Que relação as crianças sobreviventes terão com a instituição escola depois de sofrer um trauma desse tamanho lá dentro?
Prospecções dessa natureza me parecem sempre inócuas e, por isso, fadadas ao fracasso. Mais ainda, no fito de antever efeitos, elas podem causá-los ou intensificá-los. Há, por exemplo, um sensacionalismo injustificável da mídia na cobertura do evento ao entrevistar os jovens envolvidos de uma maneira que beira a irresponsabilidade, convertendo todos, eles e nós, em reféns da espetacularização. O momento exige sobriedade e certo distanciamento, à moda dos antigos, de modo que seja possível decantar as informações, e não ser assediado por elas. Se quisermos honrar os mortos de fato, precisaremos mais do que alguns minutos de silêncio. Precisaremos nos aquietar. Outra questão: nem sempre as pessoas que sobrevivem a determinado acontecimento-limite desenvolvem esse ou aquele tipo de trauma e quetais. Não esqueçamos que as crianças são resistentes. Essas, em particular, tiveram de se defrontar com a crueza máxima da vida ainda quando jovens, mas sobreviverão. Já são fortes.

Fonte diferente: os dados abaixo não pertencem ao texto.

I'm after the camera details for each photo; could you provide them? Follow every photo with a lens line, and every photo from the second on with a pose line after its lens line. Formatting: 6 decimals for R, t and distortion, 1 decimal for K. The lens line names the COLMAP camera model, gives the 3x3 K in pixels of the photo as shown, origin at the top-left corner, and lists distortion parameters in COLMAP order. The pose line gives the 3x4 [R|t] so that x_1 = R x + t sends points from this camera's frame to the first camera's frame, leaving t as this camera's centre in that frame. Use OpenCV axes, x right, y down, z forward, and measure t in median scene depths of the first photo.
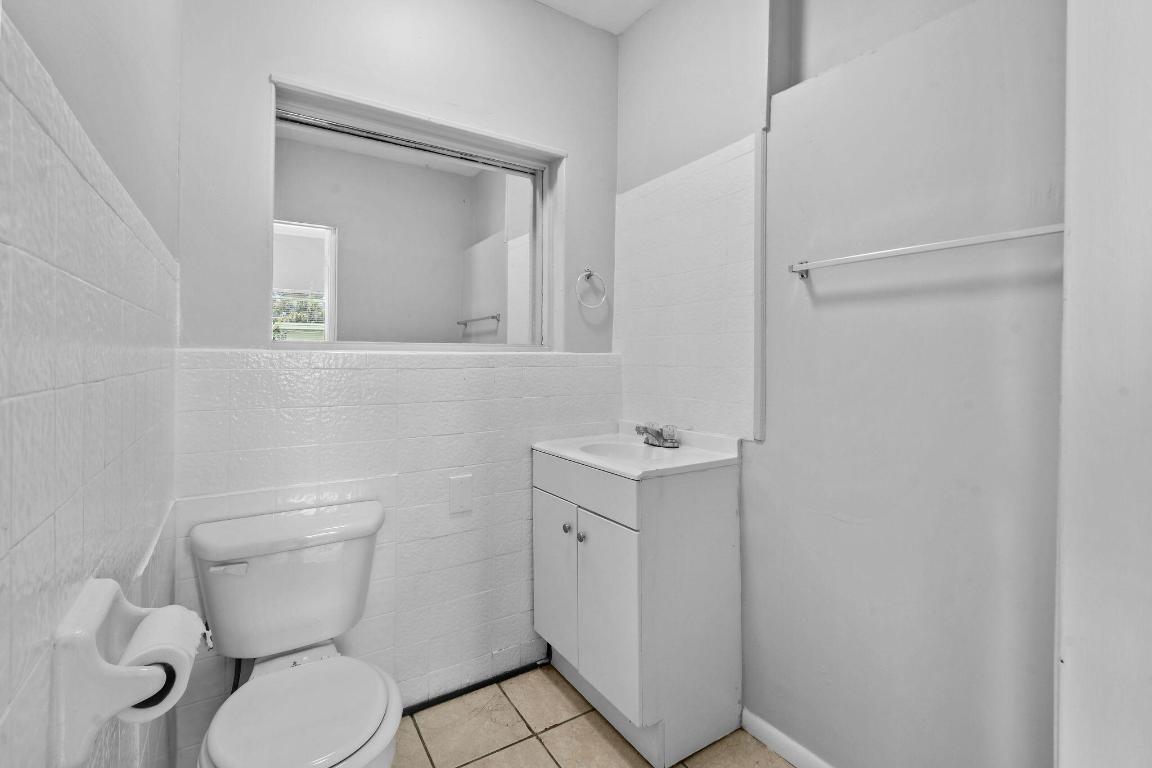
lens RADIAL K [[518.4, 0, 583.5], [0, 518.4, 354.2], [0, 0, 1]] dist [-0.001773, -0.000094]
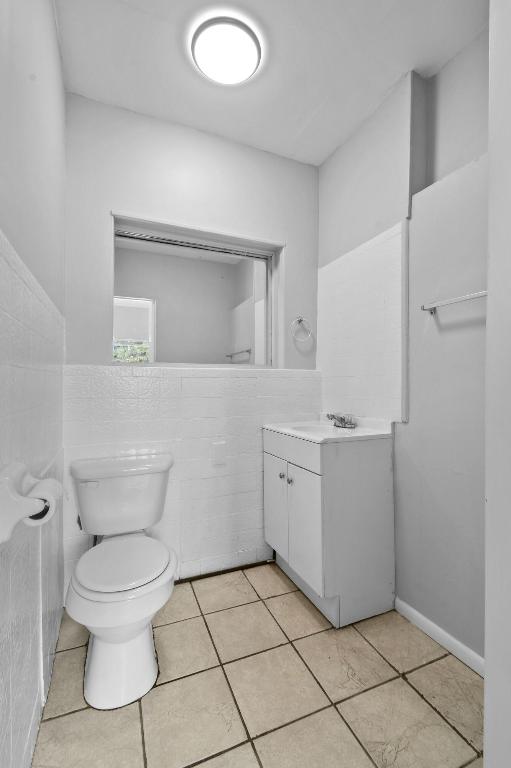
lens RADIAL K [[345.6, 0, 262.3], [0, 345.6, 382.5], [0, 0, 1]] dist [-0.001773, -0.000094]
pose [[0.985774, -0.005333, -0.167989, 0.091676], [0.005324, 0.999986, -0.000509, 0.046002], [0.167989, -0.000393, 0.985789, -0.071606]]
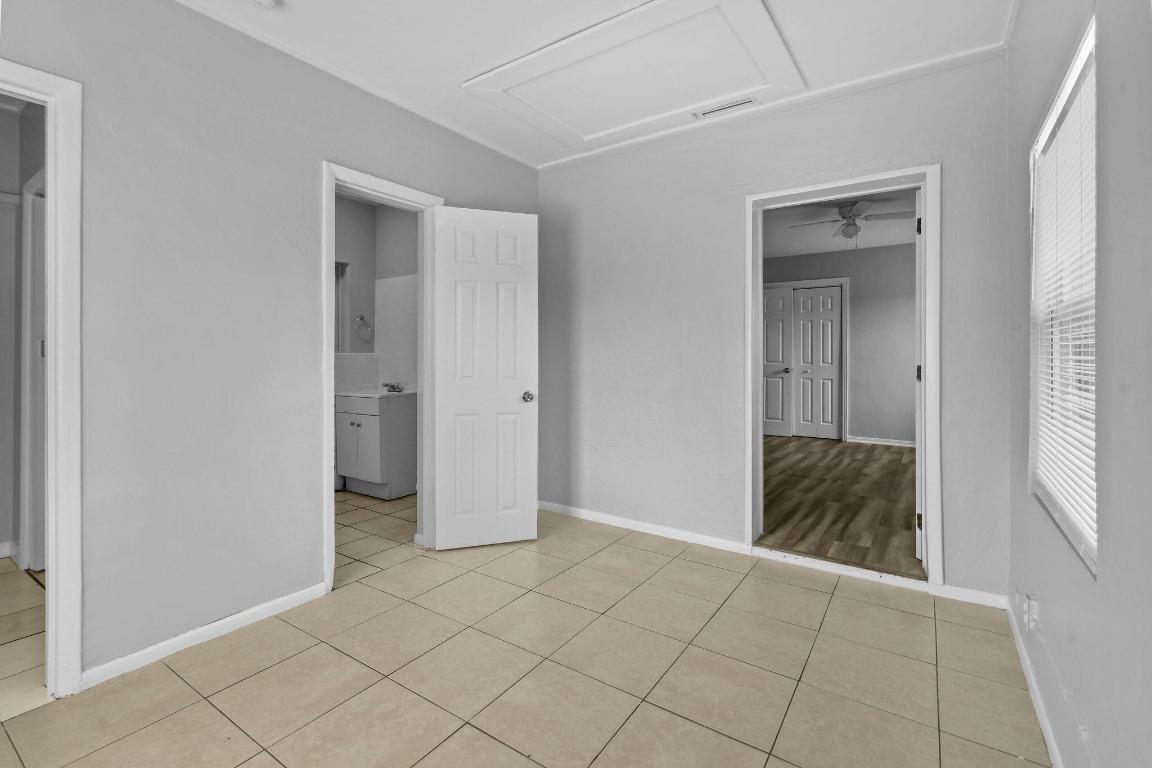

O que você acha do fato de alguns pais com filhos naquela escola dizerem que não querem mais os filhos em colégio público?
Um dos efeitos mais perversos que posso intuir do acontecimento em Realengo é o fato de que, ao fim e ao cabo, é a própria escola pública que será penalizada. Como não teremos como julgar e condenar o responsável direto, temo que restará apenas a sensação de que caberia à escola ter prevenido essa tragédia. O resultado será certeiro: mais uma vez a escola pública nacional será objeto de depreciação e de estigmatização. E, se assim o for, uma nova injustiça será cometida.
Há explicação para o que aconteceu?
A meu ver, o melhor analista da questão da violência da/na escola não é um teórico, mas o cineasta Gus Van Sant, responsável pela obra mais impactante já realizada sobre o assunto: Elephant. Trata-se de uma retomada ficcional do massacre de Columbine, a partir do ponto de vista dos alunos envolvidos. Uma obra sem precedentes, indubitavelmente. O título do filme refere-se a uma parábola budista segundo a qual um grupo de cegos tenta descrever um elefante a partir das diferentes partes de seu corpo. Daí que ninguém logra ter uma visão do animal em sua totalidade, restando a cada um uma apreensão parcial, embora se imagine generalizante. Com isso, quero dizer que, a despeito de toda a tagarelice explicativa que virá à tona, as razões do que se passou em Realengo permanecerão incógnitas. Aos que creem no sobrenatural, cabe rezar pelos que se foram. Aos demais, resta-nos apenas um nó na garganta, um nó que não desata.